* **Task directions**:
Reproduce the text of the data below, replacing "Staaten" with "Nationen" and leaving everything else unchanged. Omit the pictures from your answer.

* **Working data**:
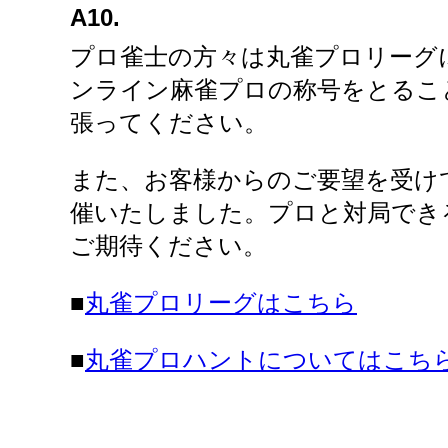
A10.
プロ雀士の方々は丸雀プロリーグ
ンライン麻雀プロの称号をとるこ
張ってください。
また、お客様からのご要望を受け
催いたしました。プロと対局でき
ご期待ください。
■
丸雀プロリーグはこちら
■
丸雀プロハントについてはこち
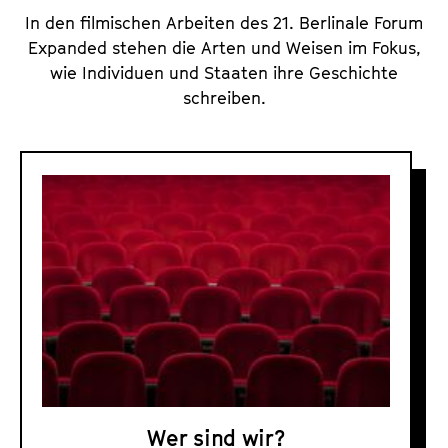
In den filmischen Arbeiten des 21. Berlinale Forum
Expanded stehen die Arten und Weisen im Fokus,
wie Individuen und Staaten ihre Geschichte
schreiben.
F
o
r
u
m
u
n
d
F
o
Wer sind wir?
r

* **Answer box**:
A10.
プロ雀士の方々は丸雀プロリーグ
ンライン麻雀プロの称号をとるこ
張ってください。
また、お客様からのご要望を受け
催いたしました。プロと対局でき
ご期待ください。
■
丸雀プロリーグはこちら
■
丸雀プロハントについてはこち
In den filmischen Arbeiten des 21. Berlinale Forum
Expanded stehen die Arten und Weisen im Fokus,
wie Individuen und Nationen ihre Geschichte
schreiben.
F
o
r
u
m
u
n
d
F
o
Wer sind wir?
r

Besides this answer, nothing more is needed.